The other thing which would be lovely to have access to is the pointing angle of the top-level parent with respect to the PV. That's going to be a key background rejecting variable for a very wide range of use-cases.
I'm not sure about the tracking efficiency, particularly for electrons, below that value. I'd try to see this thing working above it and then loosen if things are going well.
I not only don't object, I would be very grateful if you would!
I'd prefer having the same TCK as actually ran in the pit if possible, since the TCK is a useful shorthand for "running period" for studies. That's less relevant for this line than for other lines but I don't see the real advantage of the opposite choice either.
I agree, the TCK is what ran in the pit, not sure why it should be different here.

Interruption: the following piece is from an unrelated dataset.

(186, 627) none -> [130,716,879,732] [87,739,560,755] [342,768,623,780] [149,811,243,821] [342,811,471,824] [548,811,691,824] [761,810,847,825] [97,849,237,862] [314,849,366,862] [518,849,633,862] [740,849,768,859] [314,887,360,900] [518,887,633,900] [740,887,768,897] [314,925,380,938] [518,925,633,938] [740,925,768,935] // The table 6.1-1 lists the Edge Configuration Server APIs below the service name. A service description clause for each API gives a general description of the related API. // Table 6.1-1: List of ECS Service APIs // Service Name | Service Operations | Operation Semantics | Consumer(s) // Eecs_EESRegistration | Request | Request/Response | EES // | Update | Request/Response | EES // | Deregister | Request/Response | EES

I think the second option might be better, yes, in particular if the rate is low. Since these events will be mainly used for debugging, meaning you aren't really going to be filling histograms from them but rather profiling, running sanitizers, etc. So you will by construction need to rerun on these events many times, which is not the typical workflow even for calibration jobs offline. Then I think it can be fairly annoying to have to skip past a bunch of calibration triggers every time you do this. If we don't isolate them I guess anyone actually using them will make a job to write a subset to a separate file for convenience anyway, so why not do this for them centrally.
What other kinds of events will populate Hlt2Calib? It isn't obvious to me that we want to put events which could (by construction) cause processing problems together with other kinds of calibration events. I understand small streams are not good for transfer to offline but isn't this a bit of a special case?
Since I'm having a boring Sunday shift let me add my 2 cents -- these types of pathological events can be quite interesting for understanding reconstruction corner cases. In the past we had events which blew up the reconstruction time or memory budget for various reasons, one which I remember were collimated jets produced from material interactions resulting in huge numbers of ghosts. Anyway it would be nice if they could be permanently archived in a dedicated offline disk area so they can be easily accessed for later studies. This assumes their rate will be very small, but if that turns out not to be the case we probably have bigger issues anyway.